• **EXERCISE 1**: In the account of a cancer diagnosis, what date was the day when despair hit?
• **EXERCISE 2**: Copy word for word the part of the account of a cancer diagnosis that begins with the words containing "You go into hospital again" and ends with "the worst day.".
• **EXERCISE 3**: For each statement, say whether it agrees with the account of a cancer diagnosis, and quote the words that decide it. (a) The writer's best friend lives 2 minutes away. (b) At the results appointment, the writer was told the cancer was still Grade 0. (c) At midnight on New Year's Eve, the writer was standing alone in a dark kitchen.

• **TEXT BLOCK**:

------------------------------------------------------------

So you go into hospital and about a month later you go back into that consulting room for the results. That’s when your life goes into freefall. That point where they tell you they have found invasive cancer and that it’s an aggressive one. You will need more surgery as they haven’t got all the cancer out and you are no longer Grade 0, you’re Grade 2. They will need to remove some lymph nodes to check it hasn’t spread. That’s when you really shouldn’t Google but naturally you do. You go down some dark and scary internet rabbit holes that take your mind to places that leave you paralysed with fear. This is when you need amazing people around you who know how to constantly talk you round and ground you. I was lucky there. I have an incredible husband and a best friend who lives 2 minutes away.

You go into hospital again and 2 days after Christmas you get told the cancer is in your lymph nodes and that you will need the remainder of the ones in your right armpit removed. Plus which, they still haven’t managed to remove all the cancer so it’s another op on the cards. Yes, 27th December 2023 was the day where despair hit. Now there would be scans to check my vital organs and bones, to see if it had spread. Now there would be chemotherapy ahead. But still, that wasn’t the worst day.

New Year’s Eve was desolate. I just wanted to go to sleep and not wake up until it was all over. Every time I awoke it would be a split second before CANCER – YOU’VE GOT CANCER would hit me smack in the face again. I would oscillate between disbelief and horror but underlying every thought and everything I did was a perpetual heaviness. I’ll always remember the phone call I received from a concerned friend at midnight when I was standing alone in my dark kitchen, listening to the fireworks going off and feeling terrified of what 2024 would bring.

------------------------------------------------------------

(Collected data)
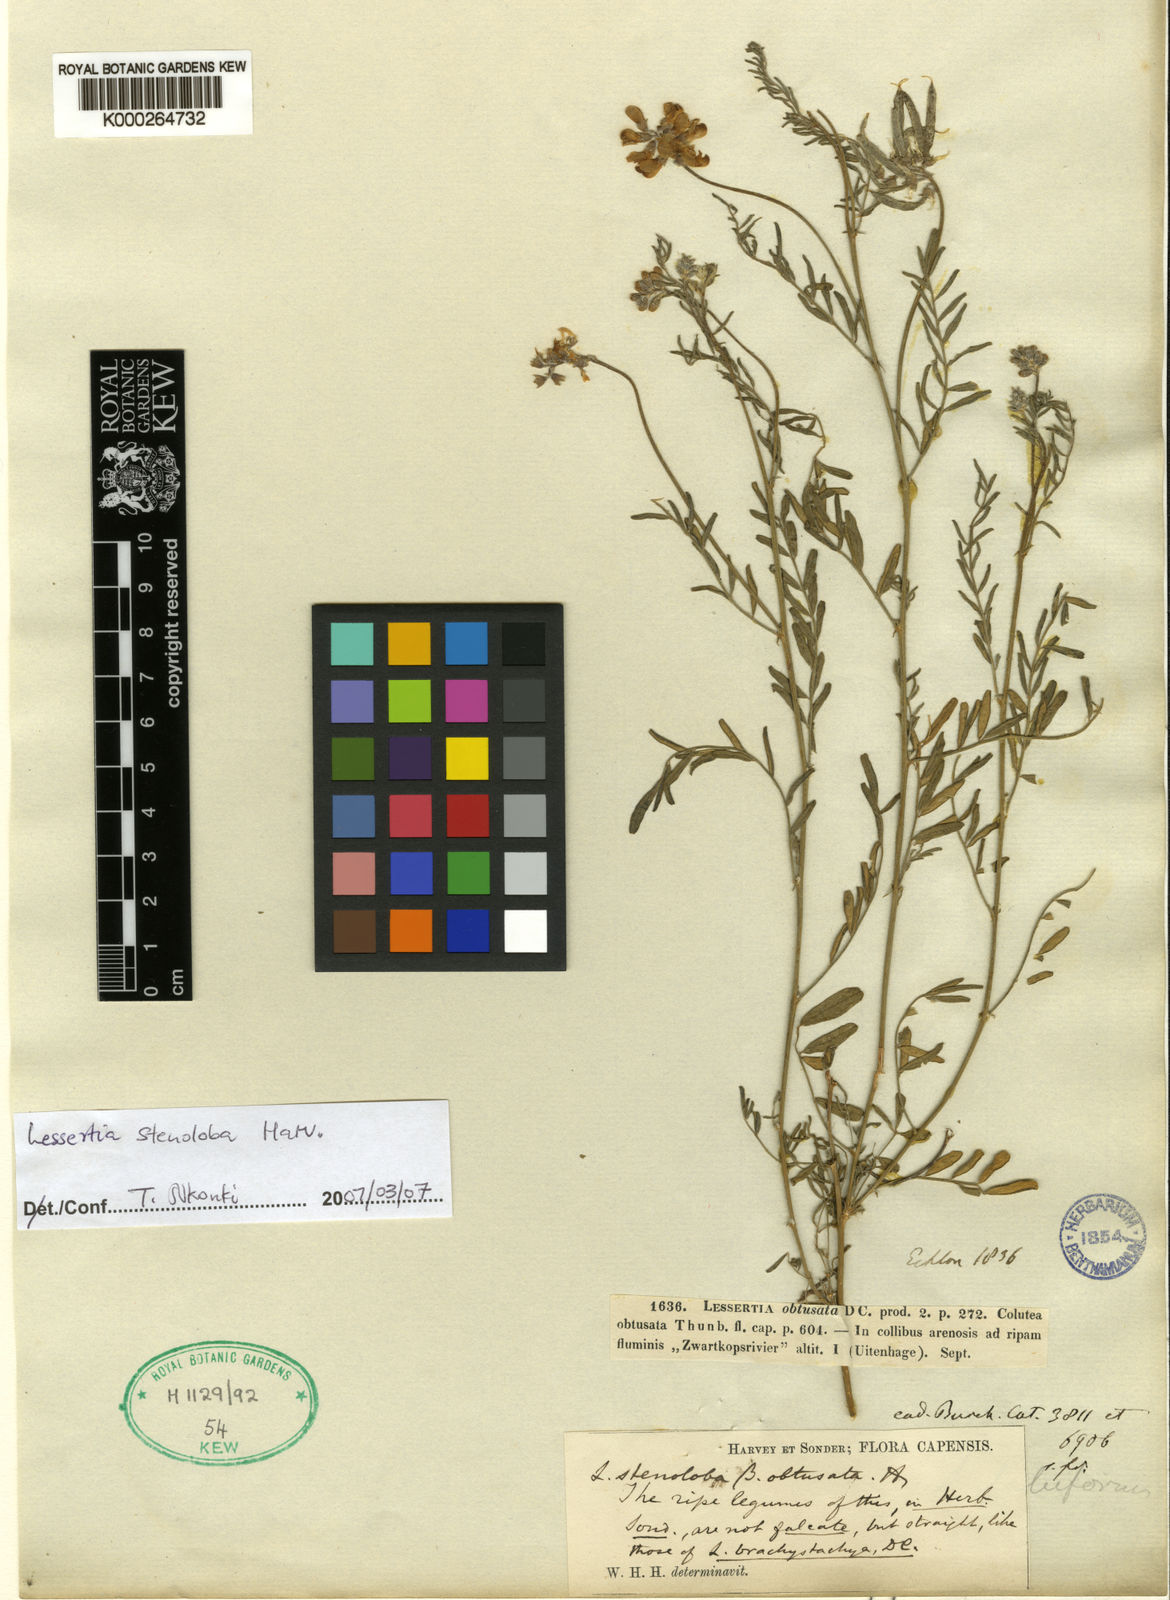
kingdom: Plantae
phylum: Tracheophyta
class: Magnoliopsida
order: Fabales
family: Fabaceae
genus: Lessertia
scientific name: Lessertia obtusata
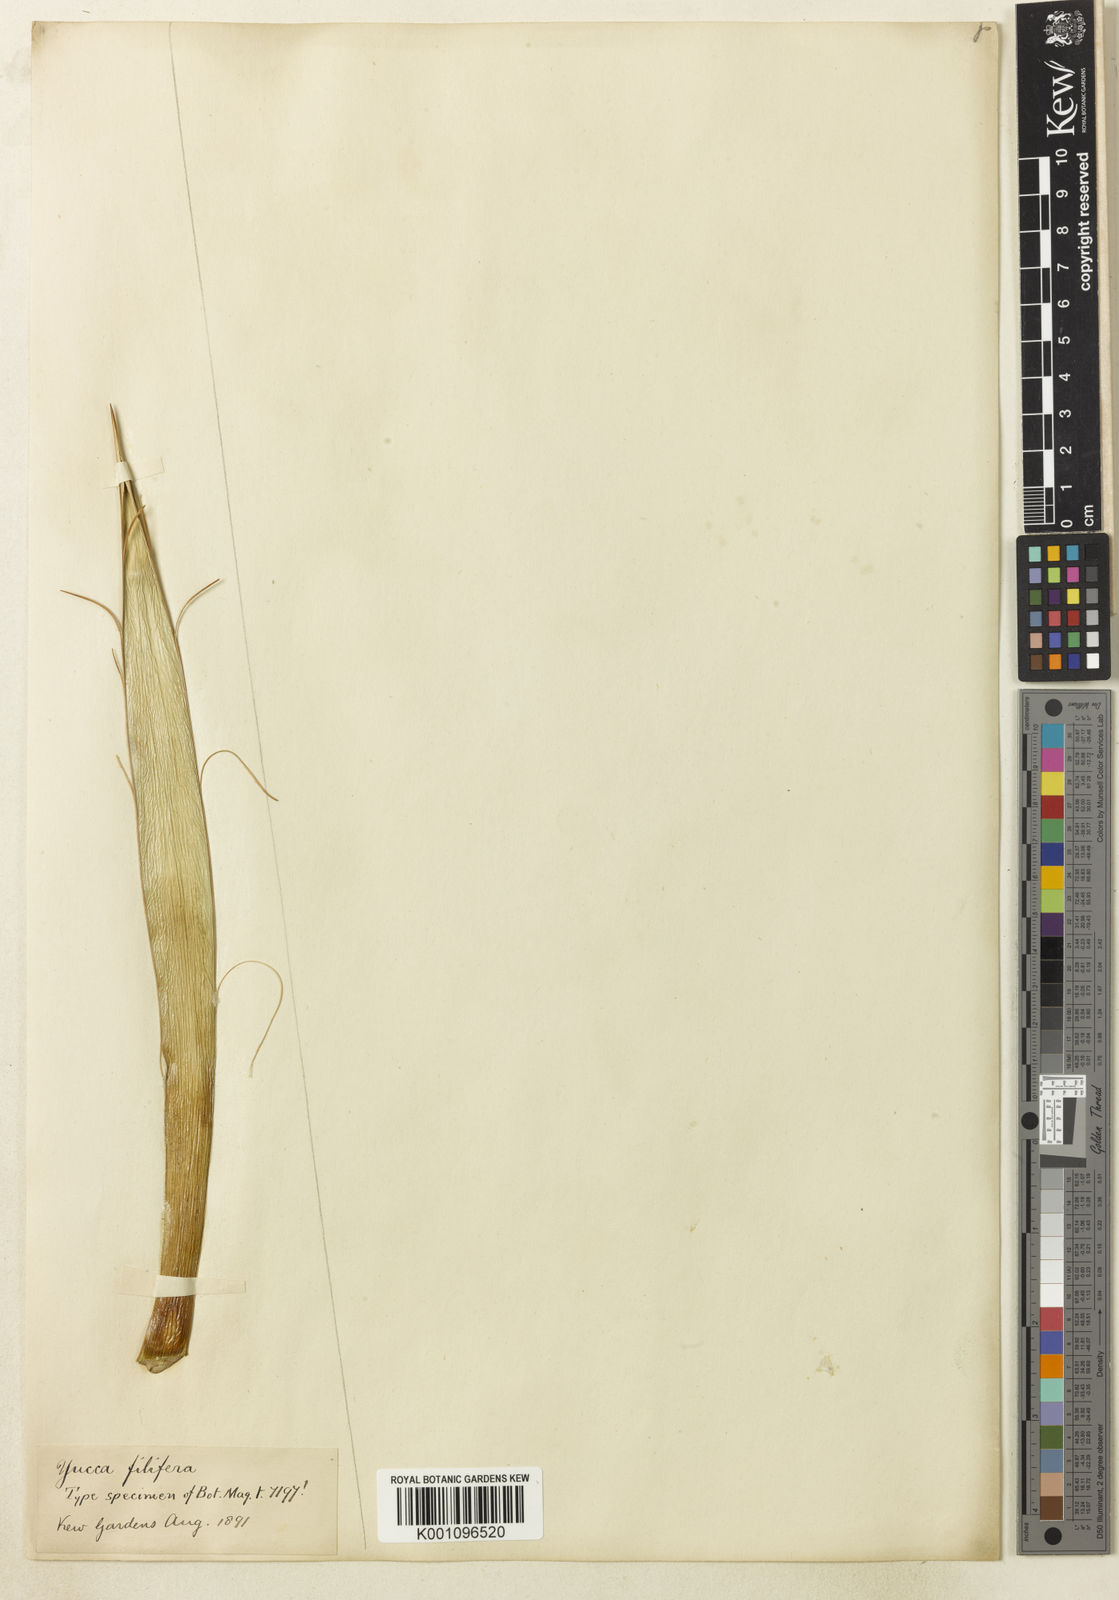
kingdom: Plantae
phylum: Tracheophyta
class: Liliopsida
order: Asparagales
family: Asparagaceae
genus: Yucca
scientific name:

------------------------------------------------------------

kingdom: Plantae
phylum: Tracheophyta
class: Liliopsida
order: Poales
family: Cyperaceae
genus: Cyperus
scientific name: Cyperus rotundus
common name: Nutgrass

------------------------------------------------------------

• **ANSWER 1**: 27th December 2023.

• **ANSWER 2**:
You go into hospital again and 2 days after Christmas you get told the cancer is in your lymph nodes and that you will need the remainder of the ones in your right armpit removed. Plus which, they still haven’t managed to remove all the cancer so it’s another op on the cards. Yes, 27th December 2023 was the day where despair hit. Now there would be scans to check my vital organs and bones, to see if it had spread. Now there would be chemotherapy ahead. But still, that wasn’t the worst day.

• **ANSWER 3**:
(a) Yes: "a best friend who lives 2 minutes away"
(b) No: "you are no longer Grade 0, you’re Grade 2"
(c) Yes: "I was standing alone in my dark kitchen, listening to the fireworks going off"